Wednesday, February 11, 2004

The Old Arik

Bret Stephens describes how the old Ariel Sharon ran Gaza.

Ariel Sharon once ruled Gaza. From July 1971 to February 1972, Mr. Sharon, then the officer in charge of Israel's southern command, suppressed a PLO guerrilla insurgency with one of the most inventive and relentless campaigns in modern military history. To stop Palestinian boys from stoning Israeli infantry, Mr. Sharon gave their fathers a choice: Discipline your children, or face deportation to Jordan. To uncover underground PLO bunkers, Mr. Sharon assigned a bulldozer to every search-and-destroy patrol, literally rooting out Palestinian fighters from their hiding places and possibly burying some of them alive. To facilitate military operations in refugee camps, Mr. Sharon widened alleyways into streets, demolishing whatever housing stood in the way.
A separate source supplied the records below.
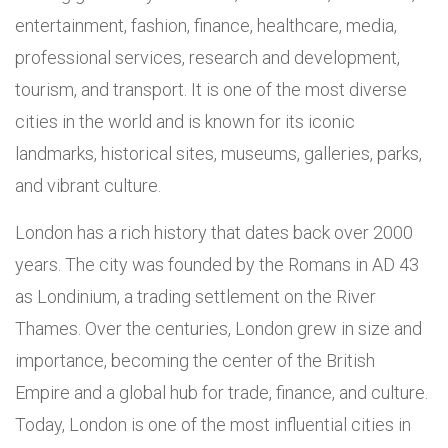
entertainment, fashion, finance, healthcare, media,
professional services, research and development,
tourism, and transport. It is one of the most diverse
cities in the world and is known for its iconic
landmarks, historical sites, museums, galleries, parks,
and vibrant culture.
London has a rich history that dates back over 2000
years. The city was founded by the Romans in AD 43
as Londinium, a trading settlement on the River
Thames. Over the centuries, London grew in size and
importance, becoming the center of the British
Empire and a global hub for trade, finance, and culture.
Today, London is one of the most influential cities in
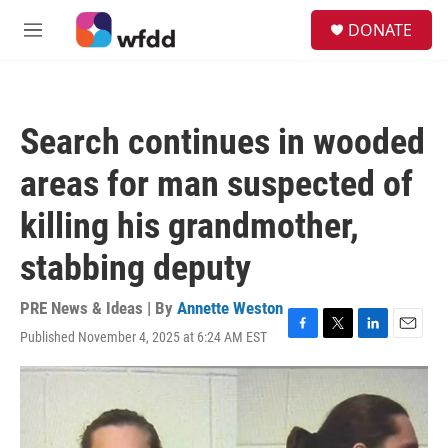
Skip to main content
S
DONATE
e
M
a
e
r
n
c
u
h
Search continues in wooded
u
e
areas for man suspected of
r
y
killing his grandmother,
stabbing deputy
PRE News & Ideas | By
Annette Weston
Published November 4, 2025 at 6:24 AM EST
F
T
L
E
a
w
i
m
c
i
n
a
e
t
k
i
b
t
e
l
o
e
d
And to make certain Gaza would never again pose a security problem for Israel, Mr. Sharon recommended the building of several Jewish settlements that would divide the Strip into four zones. "If in the future we wanted to control this area," Mr. Sharon recalls in his memoirs, "we would need to establish a Jewish presence now. Otherwise we would have no motivation to be there during difficult times later on."